Terrence Malick é daqueles cineastas que praticamente não filmam: realizou apenas três longas metragens em sua carreira, não gosta de ser fotografado, raramente é visto e não concede entrevistas; seu comportamento excêntrico, eremítico, de aversão ao convívio social talvez justifique, em parte, ter realizado um filme tão profundo e de natureza essencialmente introspectiva como é " Além da Linha Vermelha" ( " The Thin Red Line"), que concorreu ao Oscar de melhor filme em 1999: apenas alguém com esse perfil poderia ter realizado tal obra

"Além da Linha Vermelha" possui um elenco de primeira ( Sean Penn, Nick Nolte, Woody Harrelson, Elias Koteas, Adrien Brody), todos desejosos e curiosos em filmar com o estranho Malick, mas o personagem principal, se é que se pode dizer que ha um, é um ator até então desconhecido no meio cinematográfico, Jim Caviezel; digo "principal" porque o personagem dele, o soldado Witt, é protagonista no sentido de ser uma espécie de interlocutor de tudo que se passa.

O cenário é apocalíptico: na Segunda Guerra Mundial, um pelotão do exército norte-americano é enviado para a ilha de Guadalcanal, no Oceano Pacífico, para conquistar de vez o território que está nas mãos inimigas, a saber, sob o domínio dos japoneses. A tarefa é ingrata, pois os "japas" estão atocaiados em bunkers subterrâneos e prepararam emboscadas de dar inveja aos vietcongs (que viriam tempos depois a serem terríveis algozes dos americanos) nas matas da ilha; para piorar, há um general extremamente linha-dura no comando, interpretado por Nick Nolte, e a estratégia dos americanos não dá muito certo...mas o ponto aqui é que a guerra e as batalhas sangrentas que se travam entre norte-americanos e japoneses em Guadalcanal é apenas um pano de fundo em todo o contexto: as reflexoes existenciais sobre o horror da guerra, em meio a mortes sucessivas e brutais por explosões de granadas, bombardeios e disparos constantes, tambem com reflexões sobre o amor, a vida e os sentimentos humanos trazem um contraste soberbo a toda narrativa, tornando o filme de uma beleza rara e onírica, há poesia e vivacidade em meio ao caos e ao terror de uma guerra ( como qualquer uma, aliás, insana e irracional). Os personagens, a todo momento, convidam o espectador a penetrar nos seus mundos, nas suas idiossincrasias, convidam-lo a conhecer as suas dores e os seus medos e temores mais secretos, ocultos e escondidos nas suas mentes carentes e aterrorizadas por estarem, literalmente, em um inferno, tanto exterior como, principalmente, interior; dentre os muitos personagens profundos, destaca-se Caviezel, que com serenidade e sabedoria, vive intensamente as suas experiencias, e é possível, com um mínimo de sensibilidade, perceber isso ( há que se referir que o seu personagem é um desertor do exército, e já estava na ilha convivendo com os nativos ).
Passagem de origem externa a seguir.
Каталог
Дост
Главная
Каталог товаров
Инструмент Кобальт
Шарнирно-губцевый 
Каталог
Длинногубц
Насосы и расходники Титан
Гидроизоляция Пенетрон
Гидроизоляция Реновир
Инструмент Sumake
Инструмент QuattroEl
Poesia, lirismo, encantamento, sensibilidade...Terrence Malick, com a sua introspecção como ser humano, consegue mostrar às pessoas com este magnífico filme como ver a beleza no horror,de tocar até aos mais insensíveis, e para aqueles que possuem crenças profundas arraigadas em seu íntimo, a sua obra até poderá funcionar como um alento.

COTAÇÃO: *****

ALÉM DA LINHA VERMELHA (The Thin Red Line,1998)

Direção : Terrence Malick

Elenco : Jim Caviezel, Sean Penn, Nick Nolte, Elias Koteas, Adrien Brody, Woody Harrelson, Jared Leto.